What is most troubling is how easily this could be prevented. Uganda has made progress in using technology to deliver public services. UNEB already allows students to check their examination results through a simple SMS system. If the same technology can instantly display a student’s grades after the exams, why can it not confirm a student’s registration before the exams? Imagine if every candidate could send an SMS reading “UCE STATUS INDEX NUMBER” to a UNEB shortcode and receive a message showing whether they are registered, their centre name, and the date their payment was received. If registration was missing, the student would be alerted early enough to follow up.

Such a system would protect thousands of students from unnecessary loss and reduce the incentives for dishonest school administrators to exploit their informational advantage. In economic terms, this situation reflects a classic case of information asymmetry, where one party (the school) possesses critical information that the other parties (the parents and students) do not. This imbalance distorts decision-making and accountability, creating room for opportunistic behaviour and moral hazard. The most effective remedy is to restore information symmetry through transparency and timely access to verifiable data, enabling parents and students to make informed choices and hold institutions accountable.

The Ministry of Education and UNEB already have the basic tools to make this work. The registration database is digital, and the SMS platform for results is already in use. A simple update could link the two.
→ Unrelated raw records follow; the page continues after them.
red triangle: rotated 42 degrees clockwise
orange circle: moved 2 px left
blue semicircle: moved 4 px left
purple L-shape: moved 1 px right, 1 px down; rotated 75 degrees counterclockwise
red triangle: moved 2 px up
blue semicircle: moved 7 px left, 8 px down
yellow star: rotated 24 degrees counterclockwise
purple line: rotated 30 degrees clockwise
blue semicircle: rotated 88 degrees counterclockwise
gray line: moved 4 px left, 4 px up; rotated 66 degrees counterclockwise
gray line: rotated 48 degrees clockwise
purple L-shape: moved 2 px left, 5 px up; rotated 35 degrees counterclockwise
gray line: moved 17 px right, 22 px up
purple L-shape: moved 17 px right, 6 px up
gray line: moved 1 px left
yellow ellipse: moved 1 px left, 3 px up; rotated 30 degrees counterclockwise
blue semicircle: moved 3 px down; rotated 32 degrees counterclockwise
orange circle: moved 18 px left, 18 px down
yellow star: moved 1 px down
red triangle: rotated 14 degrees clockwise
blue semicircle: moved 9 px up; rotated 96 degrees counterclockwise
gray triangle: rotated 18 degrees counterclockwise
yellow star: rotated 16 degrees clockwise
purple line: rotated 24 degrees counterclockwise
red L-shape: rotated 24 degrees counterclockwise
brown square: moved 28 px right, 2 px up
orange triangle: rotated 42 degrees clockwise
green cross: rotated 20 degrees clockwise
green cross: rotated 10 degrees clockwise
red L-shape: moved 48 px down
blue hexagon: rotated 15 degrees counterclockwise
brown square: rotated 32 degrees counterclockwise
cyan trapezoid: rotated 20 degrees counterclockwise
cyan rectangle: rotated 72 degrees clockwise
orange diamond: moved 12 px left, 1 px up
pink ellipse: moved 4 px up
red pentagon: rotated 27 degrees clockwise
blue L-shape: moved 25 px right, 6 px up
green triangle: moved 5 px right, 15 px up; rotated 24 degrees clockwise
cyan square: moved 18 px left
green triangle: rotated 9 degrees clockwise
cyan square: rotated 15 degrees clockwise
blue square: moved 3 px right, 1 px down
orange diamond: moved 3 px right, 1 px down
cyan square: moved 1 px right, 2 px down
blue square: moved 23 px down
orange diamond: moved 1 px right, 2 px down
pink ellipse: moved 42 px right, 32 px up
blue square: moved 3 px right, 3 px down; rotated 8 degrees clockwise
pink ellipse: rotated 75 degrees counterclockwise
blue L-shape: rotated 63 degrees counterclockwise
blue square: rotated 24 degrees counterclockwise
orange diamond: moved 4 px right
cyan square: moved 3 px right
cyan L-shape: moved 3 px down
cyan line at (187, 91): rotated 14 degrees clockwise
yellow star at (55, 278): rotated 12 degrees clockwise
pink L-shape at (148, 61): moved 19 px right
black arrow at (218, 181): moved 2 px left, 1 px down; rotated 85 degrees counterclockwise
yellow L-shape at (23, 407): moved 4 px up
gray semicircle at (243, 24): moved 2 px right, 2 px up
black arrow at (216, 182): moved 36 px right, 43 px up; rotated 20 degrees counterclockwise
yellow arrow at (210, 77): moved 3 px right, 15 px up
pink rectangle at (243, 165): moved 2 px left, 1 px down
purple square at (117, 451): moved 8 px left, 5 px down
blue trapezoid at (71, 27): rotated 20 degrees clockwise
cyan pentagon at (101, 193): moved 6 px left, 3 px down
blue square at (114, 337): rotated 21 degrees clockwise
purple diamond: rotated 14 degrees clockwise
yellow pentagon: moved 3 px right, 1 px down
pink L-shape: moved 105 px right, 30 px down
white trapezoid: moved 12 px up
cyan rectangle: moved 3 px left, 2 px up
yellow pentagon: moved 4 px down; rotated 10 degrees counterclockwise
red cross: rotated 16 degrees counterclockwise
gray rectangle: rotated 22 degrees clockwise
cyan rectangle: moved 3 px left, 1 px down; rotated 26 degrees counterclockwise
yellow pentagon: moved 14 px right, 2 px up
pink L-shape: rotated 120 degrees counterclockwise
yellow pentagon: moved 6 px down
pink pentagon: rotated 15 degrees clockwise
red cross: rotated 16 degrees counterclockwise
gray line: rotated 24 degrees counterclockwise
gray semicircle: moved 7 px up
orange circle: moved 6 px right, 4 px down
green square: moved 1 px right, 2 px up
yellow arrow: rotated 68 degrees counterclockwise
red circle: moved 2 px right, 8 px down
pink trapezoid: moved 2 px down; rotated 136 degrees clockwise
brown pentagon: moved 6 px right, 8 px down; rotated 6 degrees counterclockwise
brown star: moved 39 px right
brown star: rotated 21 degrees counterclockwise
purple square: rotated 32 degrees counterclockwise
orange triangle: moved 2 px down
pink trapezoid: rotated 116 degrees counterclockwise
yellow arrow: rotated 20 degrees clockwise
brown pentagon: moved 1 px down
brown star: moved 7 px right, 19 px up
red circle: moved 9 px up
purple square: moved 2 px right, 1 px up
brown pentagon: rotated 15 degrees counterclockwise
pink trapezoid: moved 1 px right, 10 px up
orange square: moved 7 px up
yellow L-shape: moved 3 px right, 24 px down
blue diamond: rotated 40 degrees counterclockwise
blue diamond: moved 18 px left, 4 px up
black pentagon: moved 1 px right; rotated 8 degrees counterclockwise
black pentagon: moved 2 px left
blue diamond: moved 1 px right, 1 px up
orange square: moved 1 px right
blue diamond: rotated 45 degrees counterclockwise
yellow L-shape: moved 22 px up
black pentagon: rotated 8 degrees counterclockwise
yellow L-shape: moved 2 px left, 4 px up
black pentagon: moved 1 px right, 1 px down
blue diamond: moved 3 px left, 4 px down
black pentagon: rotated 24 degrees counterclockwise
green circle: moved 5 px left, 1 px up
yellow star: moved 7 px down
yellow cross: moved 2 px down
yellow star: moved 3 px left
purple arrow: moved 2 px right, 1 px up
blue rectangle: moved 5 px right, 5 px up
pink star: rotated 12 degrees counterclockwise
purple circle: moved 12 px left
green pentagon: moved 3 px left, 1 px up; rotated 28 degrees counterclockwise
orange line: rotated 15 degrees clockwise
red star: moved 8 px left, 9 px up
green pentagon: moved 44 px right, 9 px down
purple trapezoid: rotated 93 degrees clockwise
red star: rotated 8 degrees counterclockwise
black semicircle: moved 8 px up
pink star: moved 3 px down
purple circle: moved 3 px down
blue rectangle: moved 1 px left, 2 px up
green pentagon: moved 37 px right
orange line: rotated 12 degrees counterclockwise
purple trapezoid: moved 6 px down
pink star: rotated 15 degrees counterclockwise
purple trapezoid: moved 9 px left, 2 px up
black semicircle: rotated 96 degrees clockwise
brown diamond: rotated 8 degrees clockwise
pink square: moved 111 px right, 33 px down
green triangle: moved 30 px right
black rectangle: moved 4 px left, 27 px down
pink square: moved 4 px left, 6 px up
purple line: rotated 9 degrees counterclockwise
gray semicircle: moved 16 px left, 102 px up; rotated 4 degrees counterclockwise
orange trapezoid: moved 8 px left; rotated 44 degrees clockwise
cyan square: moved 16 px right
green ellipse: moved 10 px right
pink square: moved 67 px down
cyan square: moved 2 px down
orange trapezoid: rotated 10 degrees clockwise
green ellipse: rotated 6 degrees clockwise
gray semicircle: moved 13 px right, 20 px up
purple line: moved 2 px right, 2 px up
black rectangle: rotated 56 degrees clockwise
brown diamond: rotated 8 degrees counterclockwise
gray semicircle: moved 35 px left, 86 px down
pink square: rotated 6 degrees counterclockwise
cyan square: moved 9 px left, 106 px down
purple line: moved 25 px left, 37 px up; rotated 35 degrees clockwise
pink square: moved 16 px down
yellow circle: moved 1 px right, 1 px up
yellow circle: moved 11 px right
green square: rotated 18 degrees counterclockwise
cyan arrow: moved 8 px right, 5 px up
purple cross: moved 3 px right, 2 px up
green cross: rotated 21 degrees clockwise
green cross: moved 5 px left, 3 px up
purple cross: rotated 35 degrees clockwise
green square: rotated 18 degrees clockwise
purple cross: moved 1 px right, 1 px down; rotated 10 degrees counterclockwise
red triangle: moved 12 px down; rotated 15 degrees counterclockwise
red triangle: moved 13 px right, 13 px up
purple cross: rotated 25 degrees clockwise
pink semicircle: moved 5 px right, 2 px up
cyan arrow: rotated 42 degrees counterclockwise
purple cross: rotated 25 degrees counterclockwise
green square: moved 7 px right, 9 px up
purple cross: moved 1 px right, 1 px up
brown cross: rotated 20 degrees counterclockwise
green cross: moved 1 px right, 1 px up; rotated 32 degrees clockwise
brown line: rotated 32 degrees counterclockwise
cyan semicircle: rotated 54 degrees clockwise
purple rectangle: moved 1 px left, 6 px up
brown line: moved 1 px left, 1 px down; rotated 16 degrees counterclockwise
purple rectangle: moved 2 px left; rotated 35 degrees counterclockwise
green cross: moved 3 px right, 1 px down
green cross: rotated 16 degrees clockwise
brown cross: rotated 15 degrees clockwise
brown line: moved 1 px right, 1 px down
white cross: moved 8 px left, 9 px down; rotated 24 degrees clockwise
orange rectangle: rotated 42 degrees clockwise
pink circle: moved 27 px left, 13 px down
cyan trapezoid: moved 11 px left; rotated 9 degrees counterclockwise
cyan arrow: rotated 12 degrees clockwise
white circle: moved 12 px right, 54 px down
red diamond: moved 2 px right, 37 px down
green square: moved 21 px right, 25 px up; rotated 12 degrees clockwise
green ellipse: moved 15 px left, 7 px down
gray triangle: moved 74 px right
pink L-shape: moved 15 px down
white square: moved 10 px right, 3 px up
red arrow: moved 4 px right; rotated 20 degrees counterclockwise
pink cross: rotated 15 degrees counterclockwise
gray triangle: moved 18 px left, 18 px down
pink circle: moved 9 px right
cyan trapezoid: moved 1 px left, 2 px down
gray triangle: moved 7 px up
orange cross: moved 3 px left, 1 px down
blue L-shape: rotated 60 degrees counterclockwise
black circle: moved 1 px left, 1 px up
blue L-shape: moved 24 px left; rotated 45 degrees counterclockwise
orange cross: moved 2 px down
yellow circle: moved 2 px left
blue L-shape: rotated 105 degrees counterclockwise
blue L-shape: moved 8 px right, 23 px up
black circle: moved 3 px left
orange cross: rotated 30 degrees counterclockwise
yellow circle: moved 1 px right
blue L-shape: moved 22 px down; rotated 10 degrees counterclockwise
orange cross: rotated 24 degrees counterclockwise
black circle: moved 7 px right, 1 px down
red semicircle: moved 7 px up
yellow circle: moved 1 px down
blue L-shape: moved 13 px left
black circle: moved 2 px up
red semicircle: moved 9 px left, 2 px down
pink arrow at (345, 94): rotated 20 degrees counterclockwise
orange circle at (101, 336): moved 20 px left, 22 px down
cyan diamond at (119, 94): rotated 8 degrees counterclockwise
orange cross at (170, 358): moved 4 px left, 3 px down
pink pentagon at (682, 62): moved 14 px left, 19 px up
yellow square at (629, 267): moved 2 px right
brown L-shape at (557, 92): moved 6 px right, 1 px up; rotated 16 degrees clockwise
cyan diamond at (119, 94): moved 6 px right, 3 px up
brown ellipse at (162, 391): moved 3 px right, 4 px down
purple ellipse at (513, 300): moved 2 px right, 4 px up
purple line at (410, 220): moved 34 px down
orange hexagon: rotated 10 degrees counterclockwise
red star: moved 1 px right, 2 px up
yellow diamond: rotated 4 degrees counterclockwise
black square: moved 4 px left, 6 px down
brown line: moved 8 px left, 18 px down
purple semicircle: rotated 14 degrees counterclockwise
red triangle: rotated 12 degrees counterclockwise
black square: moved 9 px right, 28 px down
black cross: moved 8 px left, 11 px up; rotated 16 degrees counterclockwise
The cost would be small compared to the harm caused each year by fraudulent registration practices. This would shift the system from reacting after harm has occurred to preventing harm before it happens.

Other institutions in Uganda have shown that such solutions work. The National Identification and Registration Authority allows citizens to check the status of their national ID applications by SMS. During the COVID-19 pandemic, the Ministry of Health used mobile phones to share health updates and collect data. Even savings groups and telecom companies send instant confirmations for every transaction. If a mobile money user can confirm a payment in seconds, surely a student should be able to confirm their examination registration.

 

This issue goes beyond technology. It is about governance and trust. When public institutions act only after problems have occurred, citizens lose confidence in them. But when they act early and give people access to information, trust begins to grow. An SMS registration system would be a simple but powerful way to show that the Ministry of Education and UNEB care about transparency and fairness as much as they care about performance. It would protect families from unnecessary loss and strengthen public confidence in the examination process.

As I watched those students in Mukono crying at their school gate, I kept thinking how easily their situation could have been avoided. A single text message could have told them months in advance that their registration had not been completed. They could have taken action, sought help, or transferred to another school. Instead, they found out when it was already too late.

Uganda does not need a new commission or an expensive reform to solve this. It only needs a small, practical innovation that gives students and parents control over information that directly affects their lives. Such steps would make the education system more transparent, efficient, and fair.

Although this article is not about artificial intelligence, it conveys a familiar lesson. Technology has little value without imagination and accountability. If we can use digital tools to issue results and manage national exams, we can also use them to ensure that every student who deserves to sit those exams has the opportunity to do so. True accountability begins before the exams, not after.